# Sylvania SMPK 2062 & OS 8.6



## ajc_trw (May 4, 2008)

I picked up this one at Big Lots for $40. I figured it was a good player
with 2GBs, a rechargeable battery and video capability. However, my Power
Mac (running 8.6) doesn't like it. It insists on having the plugin for an

"Action MTP Device 00001"

and with both Google and Yahoo I could find nothing pertaining to the Mac. I
did find something concerning XP, but I'm sure it's of no help to me.

Any help from the group would be most helpful. Thanks!

Andrew Cheadle


----------



## ajc_trw (May 28, 2008)

Has anyone run into this with any Classic Mac OS?


----------



## VirtualTracy (May 28, 2008)

Which model Power Mac? Are you using USB?  I can't actually find anything re: your particular Sylvania SMPK 2062 model, on the internet, so it's hard to advise ... I have been able to determine, however, that it is likely a similar device to an iPod?

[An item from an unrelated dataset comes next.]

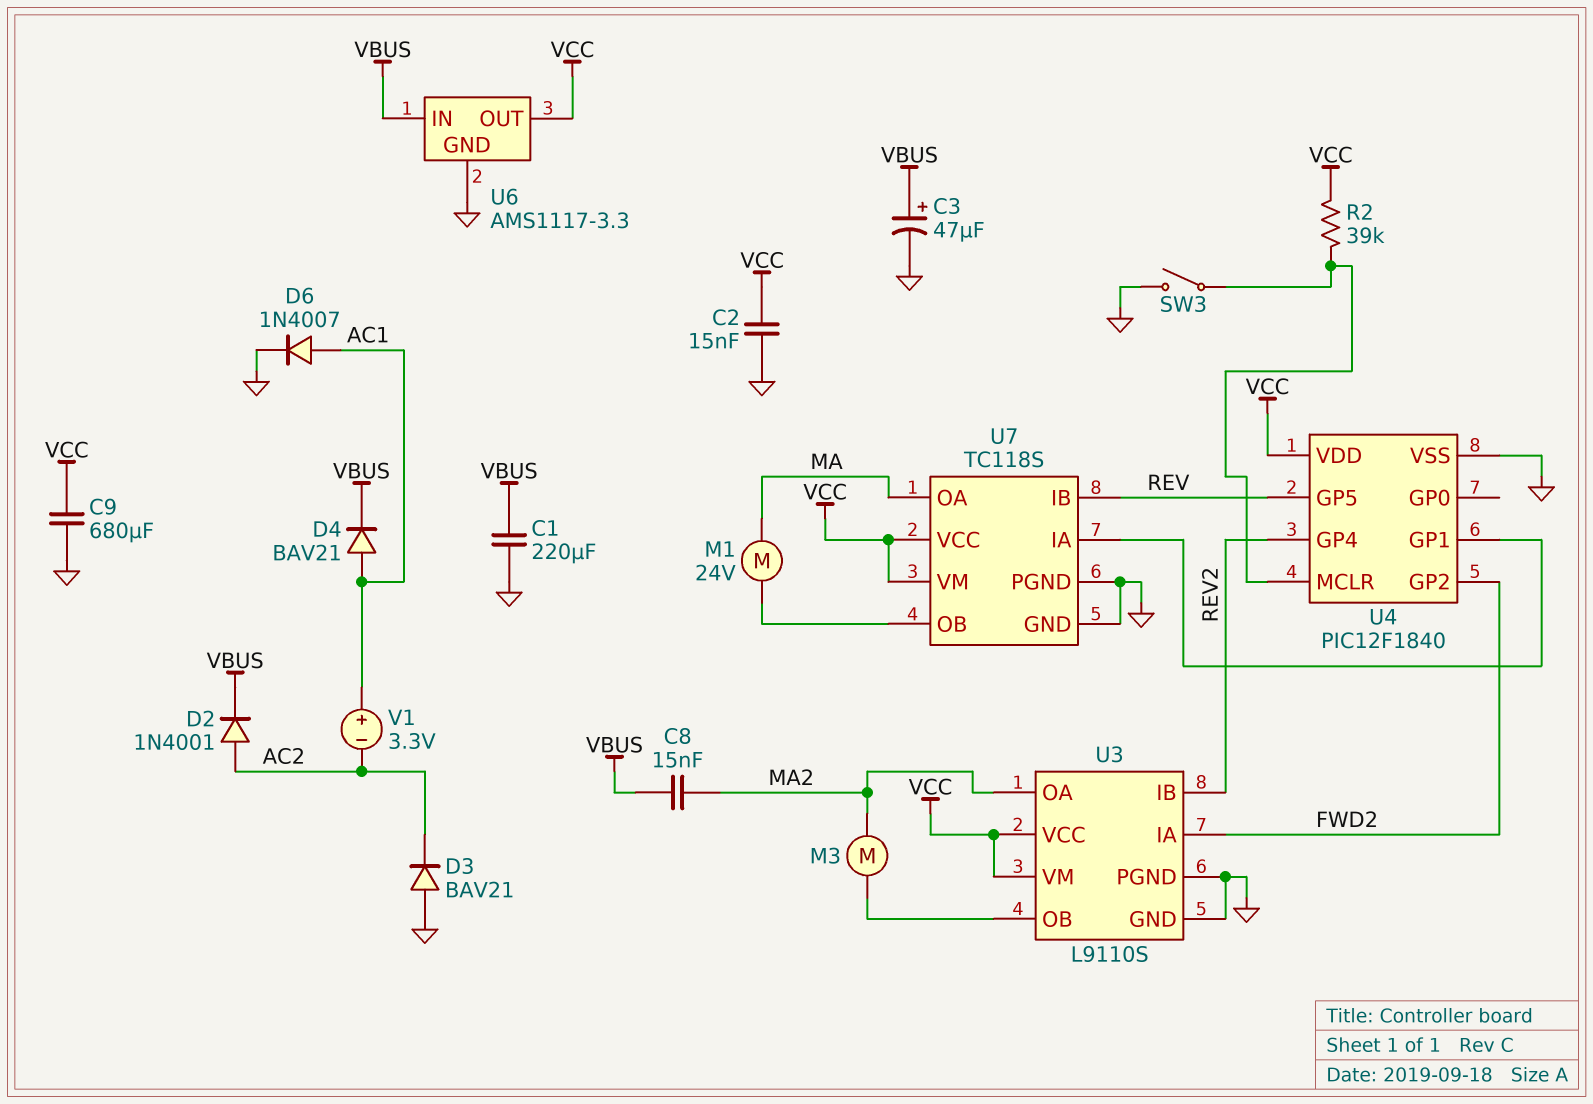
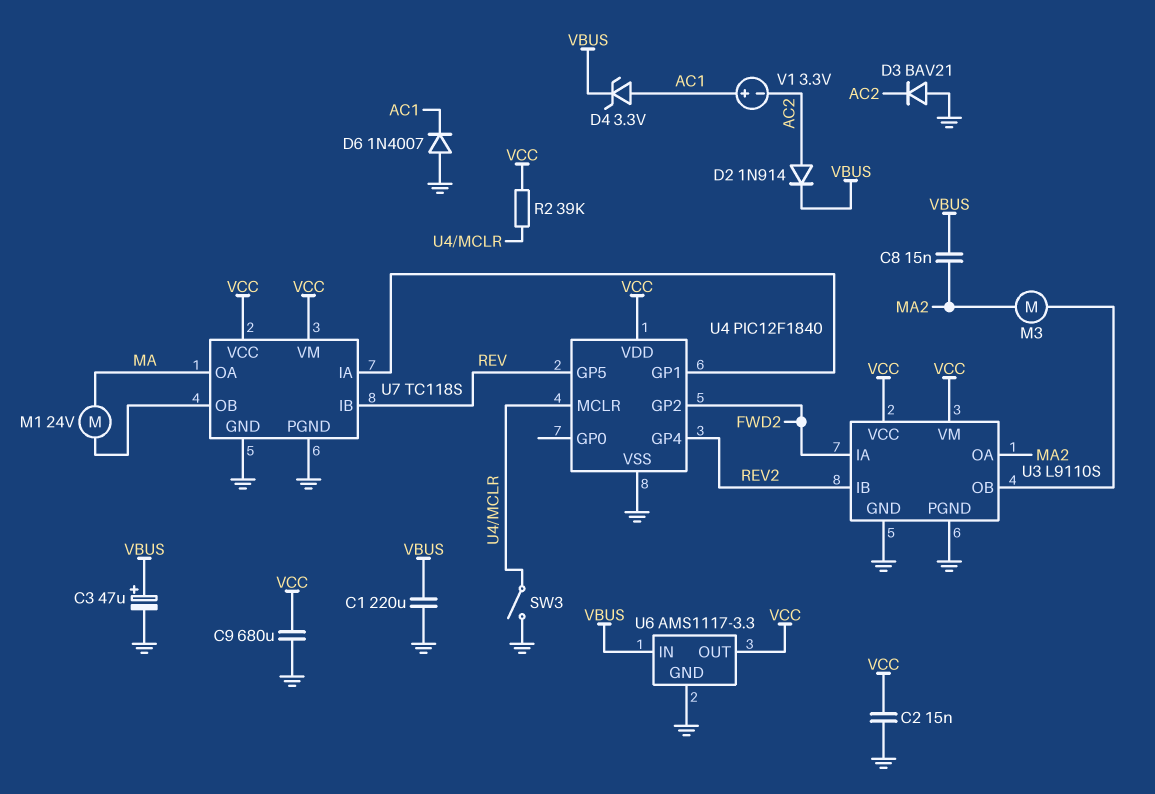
D2: diode 1N4001 (A AC2, K VBUS) -> diode 1N914 (A AC2, K VBUS)
D4: diode BAV21 (A AC1, K VBUS) -> zener 3.3V (A AC1, K VBUS)
D6: diode 1N4007 (A AC1, K GND) -> diode 1N4007 (A GND, K AC1)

Do you have any product info other than what you have already provided?

The closest I could come to your model is t_hi_s.

And t_hi_s

I haven't been able to find out if these are compatible with Mac OS, unfortunately.


.


----------



## ajc_trw (May 29, 2008)

I'm using the Power Macintosh 6500/250 with the USB cable that came with the player. 

Your second link was a couple pages early. You link to page two while my model is on page 5.

Thanks for the reply, I appreciate the help.


----------



## ajc_trw (Jun 6, 2008)

I tried connecting the player to the Mac while connected via Broadband (FiOS) and it must have downloaded the driver. I connected to the player and just now the player was recognized while offline. 

Not bad MAC! Now I wish I knew how to make it less crashy and quicker.

Thanks for the help VirtualTracy, it was much appreciated!


----------



## VirtualTracy (Jun 6, 2008)

Great! Glad to help ajc_trw


----------